11  Beurteilung von Algorithmen

Die Effizienz eines Algorithmus kann grundsätzlich nach seinem Rechenaufwand oder Speicherbedarf beurteilt werden. Man spricht in diesem Zusammenhang auch von Zeit- bzw. Platzkomplexität.

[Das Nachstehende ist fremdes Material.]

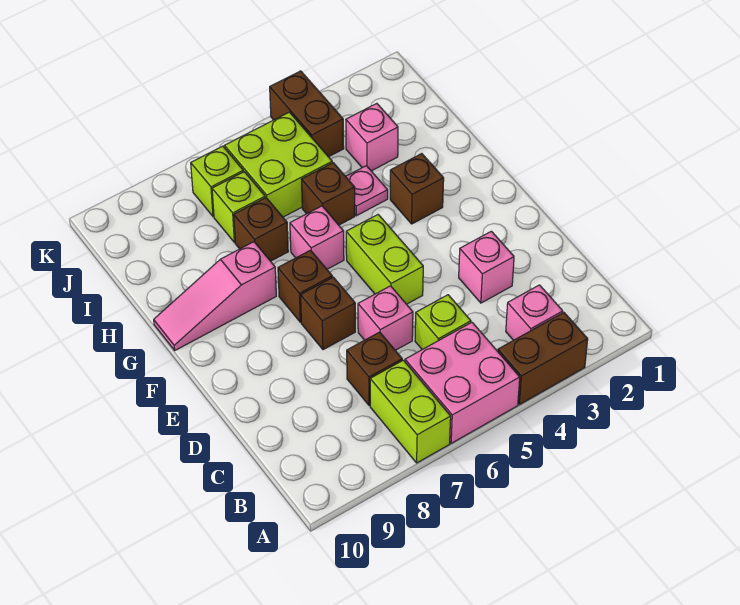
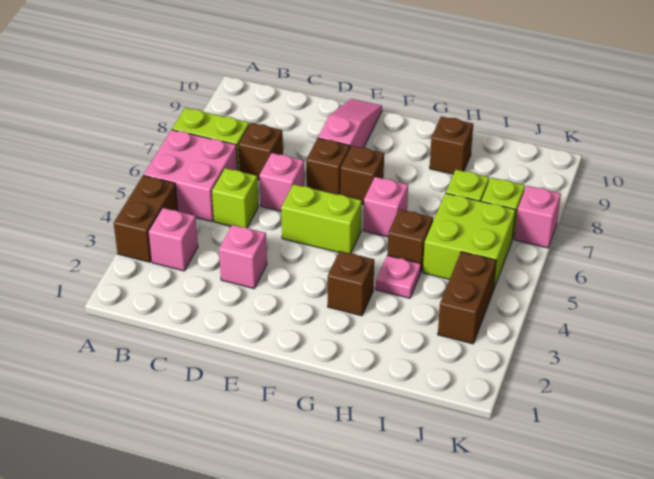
pink 1x3 slope [154,242,276,350] -> pink 1x3 slope moved to [318,99,382,148]
brown 1x1 brick [234,198,288,261] -> brown 1x1 brick moved to [430,117,473,174]
pink 1x1 brick [346,103,398,171] -> pink 1x1 brick moved to [514,186,561,248]
brown 1x2 brick [270,71,344,157] -> brown 1x2 brick turned to [438,252,496,344]

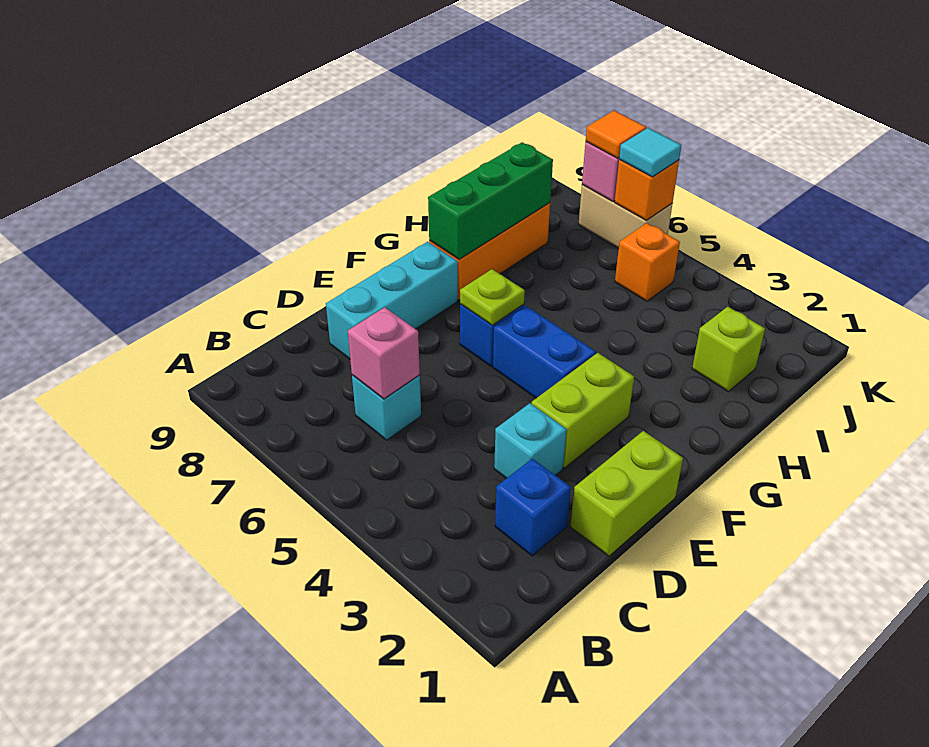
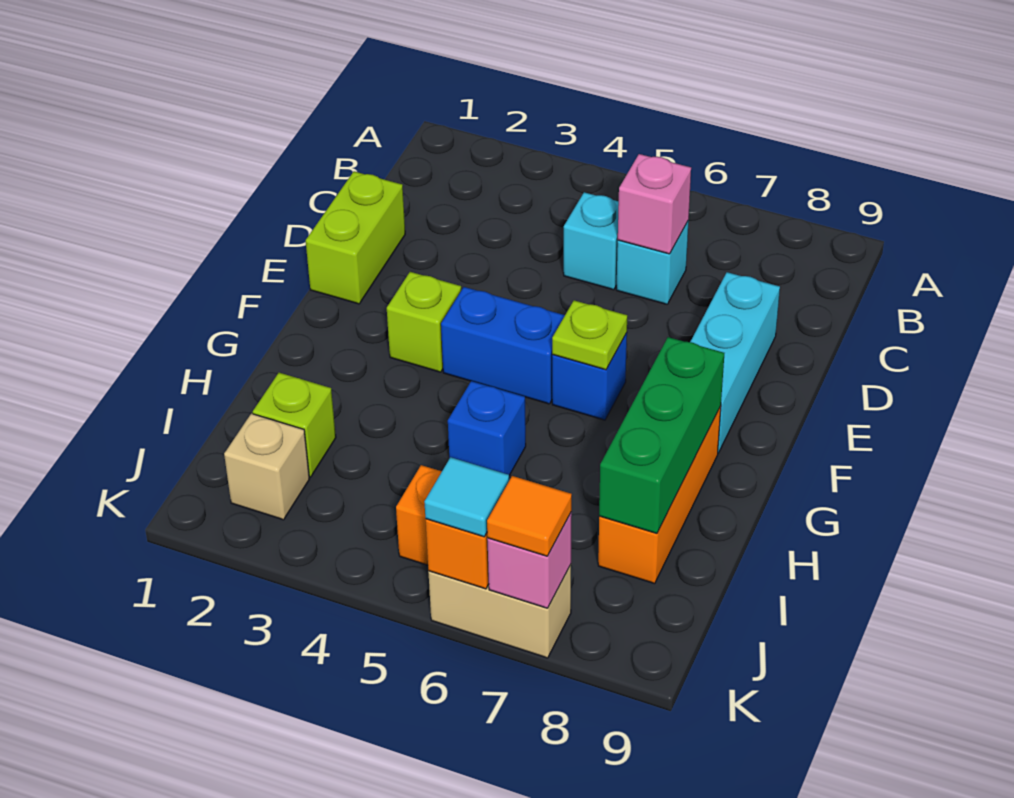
blue 1x1 brick [495,459,571,556] -> blue 1x1 brick moved to [448,381,526,476]
cyan 1x1 brick [494,403,567,478] -> cyan 1x1 brick moved to [564,192,619,290]
lime 1x2 brick [531,353,634,468] -> lime 1x1 brick [387,272,461,372]
none -> tan 1x1 brick [224,413,309,520]

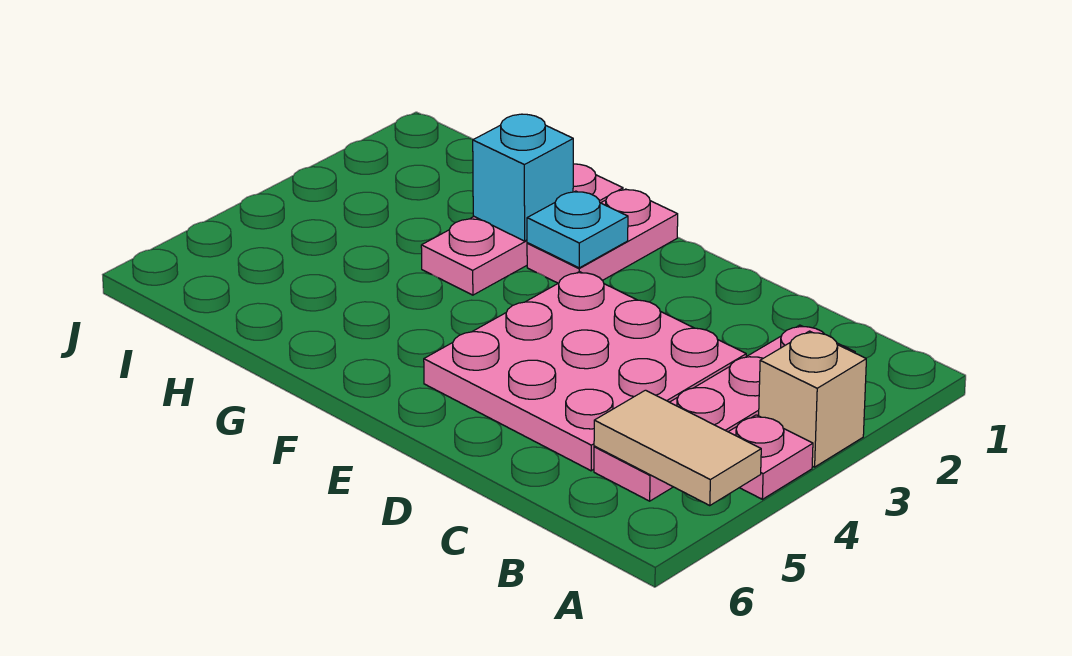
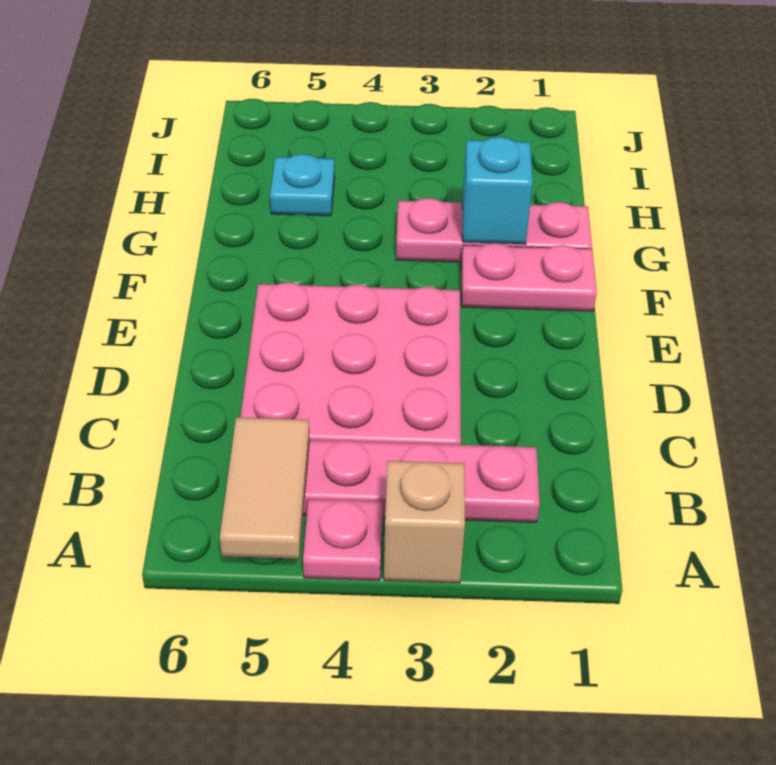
cyan 1x1 plate [527,191,628,268] -> cyan 1x1 plate moved to [270,154,335,216]

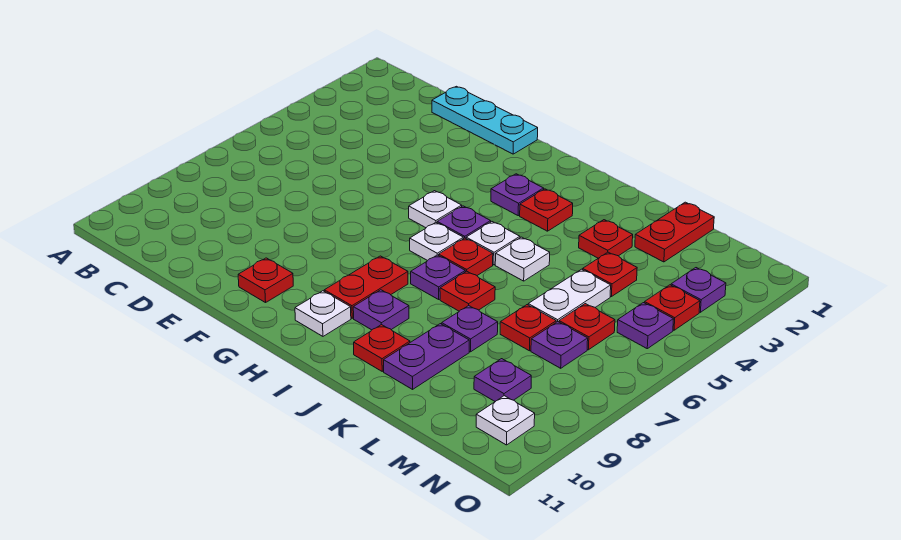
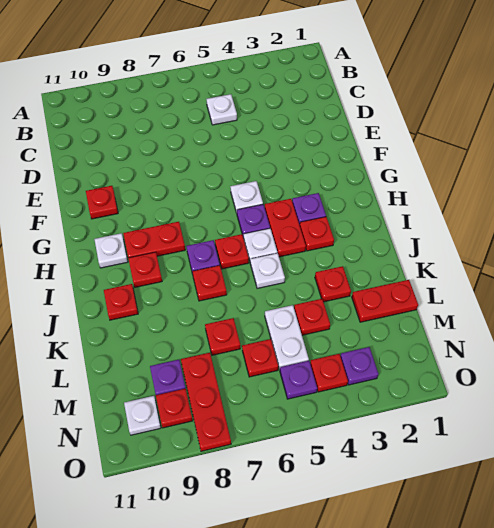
cyan 1x3 plate [432,86,538,154] -> none
none -> red 1x2 plate [265,199,306,257]
white 1x1 plate [410,223,463,261] -> white 1x1 plate moved to [206,94,237,125]
purple 1x1 plate [353,290,409,330] -> red 1x1 plate [128,252,162,287]
purple 1x1 plate [442,306,498,352] -> none
purple 1x2 plate [384,324,469,389] -> none
white 1x2 plate [528,269,611,322] -> white 1x2 plate turned to [265,305,309,370]
purple 1x1 plate [531,322,588,368] -> none
none -> red 1x3 plate [181,353,231,451]
none -> red 1x1 plate [156,389,193,428]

Wir haben uns mit dem Zählen von Vergleichen nur mit der Rechenaufwand, also mit der Zeitkomplexität beschäftigt. Die Berechnungen werden sehr stark vereinfacht.

11.1 Bubblesort

Wenn wir mit dem Bubblesort \(n\) Objekte sortieren, haben wir \(n-1\) Vergleiche im ersten Durchgang. Vereinfacht sagen wir einfach \(n\) Vergleiche. Im schlimsten Fall, müssen ist das kleinste Element am falschen Ende. Bei jedem Durchgang verschieben wir das Element nur um einen Platz. Dass heisst wir müssen etwa \(n\) Durchgänge machen. Die Laufzeit vom Bubblesort beträgt somit \(n \cdot n = n^2\).

11.2 Mergesort

Mergesort_example

Mergesort_example

Bevor wir uns die Laufzeit von Mergesort anschauen, müssen wir quantifizieren, wie oft wir die Listen aufteilen müssen. Haben wir 2 Elemente, separieren wir 1 Mal. Haben wir 4 Elemente separieren wir 2 mal.

len Teilungen
2 1
4 2
8 3
16 4
32 5
64 6
1024 10

Diese Funktion, welche der Länge zur Anzahl Teilungen zuordnet, nennt man Logarithmus zur Basis 2. Man notiert sie wie folgt: \(\log_2(n)\)

Auf jeder der \(\log_2(n)\) Ebene machen wir etwa \(n\) Vergleiche. Die Laufzeit vom Mergesort beträgt somit \(n \cdot \log_2(n)\).